*** Begin section ***
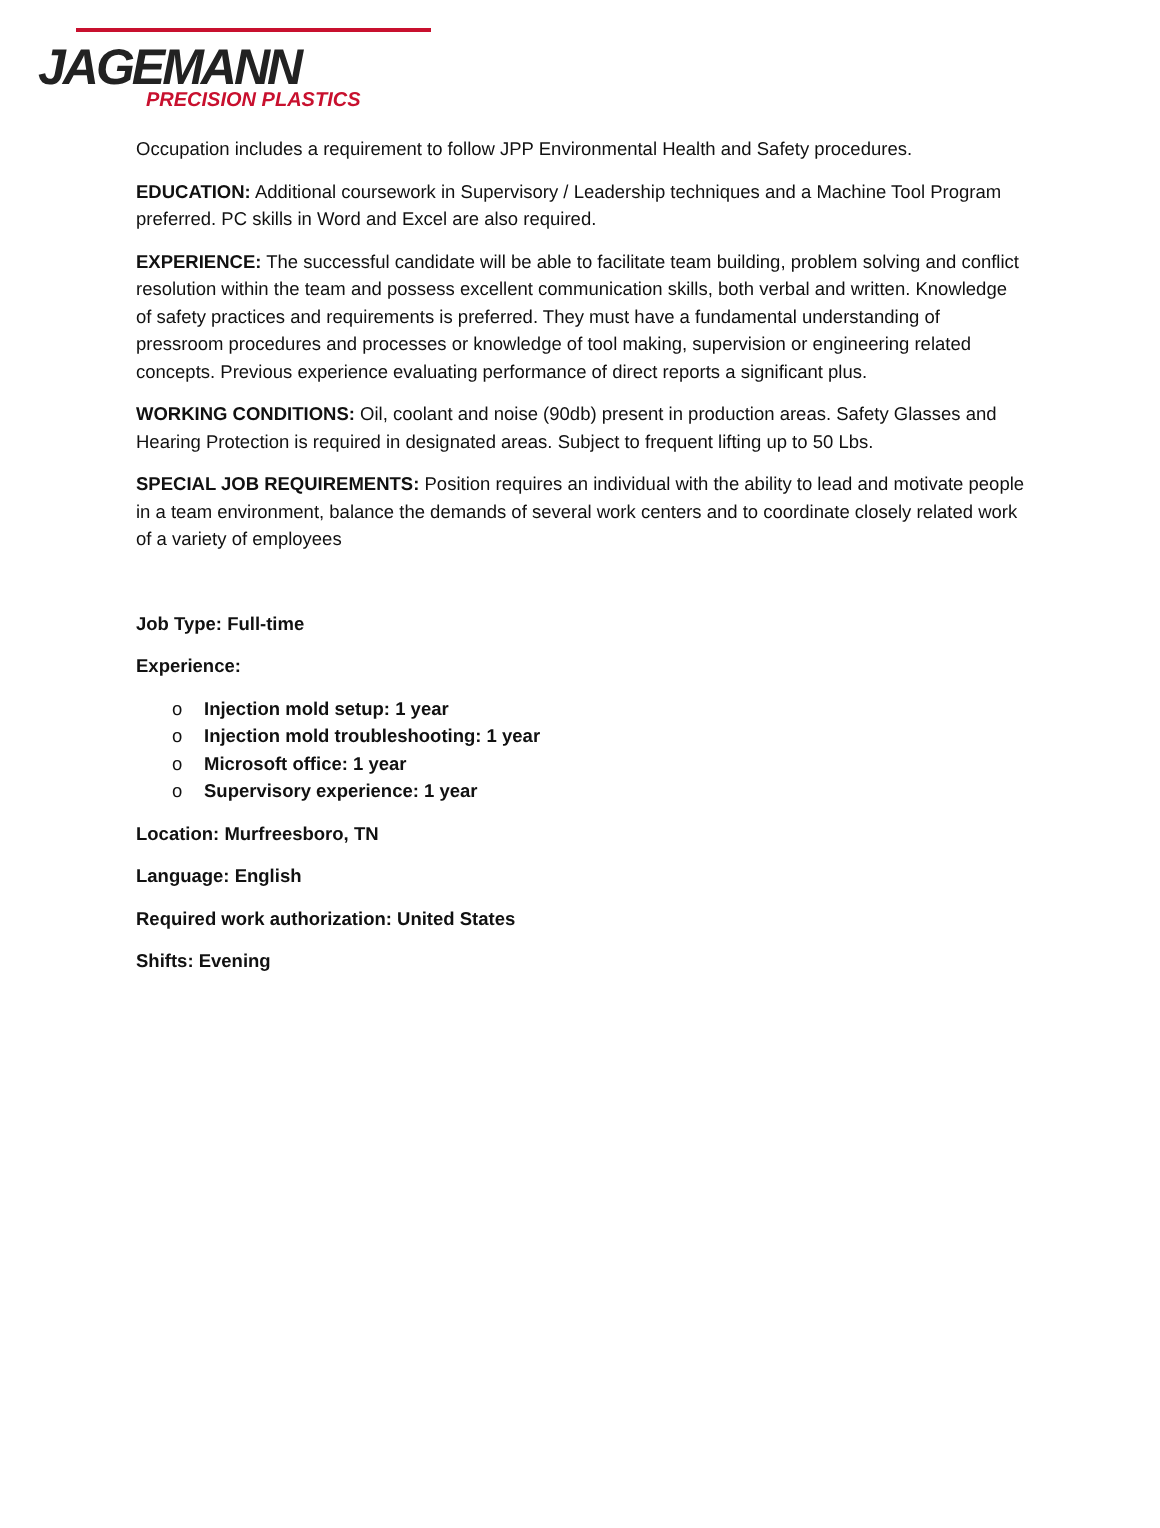JAGEMANN
PRECISION PLASTICS
Occupation includes a requirement to follow JPP Environmental Health and Safety procedures.
EDUCATION: Additional coursework in Supervisory / Leadership techniques and a Machine Tool Program preferred. PC skills in Word and Excel are also required.
EXPERIENCE: The successful candidate will be able to facilitate team building, problem solving and conflict resolution within the team and possess excellent communication skills, both verbal and written. Knowledge of safety practices and requirements is preferred. They must have a fundamental understanding of pressroom procedures and processes or knowledge of tool making, supervision or engineering related concepts. Previous experience evaluating performance of direct reports a significant plus.
WORKING CONDITIONS: Oil, coolant and noise (90db) present in production areas. Safety Glasses and Hearing Protection is required in designated areas. Subject to frequent lifting up to 50 Lbs.
SPECIAL JOB REQUIREMENTS: Position requires an individual with the ability to lead and motivate people in a team environment, balance the demands of several work centers and to coordinate closely related work of a variety of employees
Job Type: Full-time
Experience:
o Injection mold setup: 1 year
o Injection mold troubleshooting: 1 year
o Microsoft office: 1 year
o Supervisory experience: 1 year
Location: Murfreesboro, TN
Language: English
Required work authorization: United States
Shifts: Evening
*** End section ***
## BRIEF
All that the answer may hold is the lines from the one with "o Injection mold setup: 1 year" through the end of the data, set down exactly as they appear.

## ANSWER TO THIS TASK
o Injection mold setup: 1 year
o Injection mold troubleshooting: 1 year
o Microsoft office: 1 year
o Supervisory experience: 1 year
Location: Murfreesboro, TN
Language: English
Required work authorization: United States
Shifts: Evening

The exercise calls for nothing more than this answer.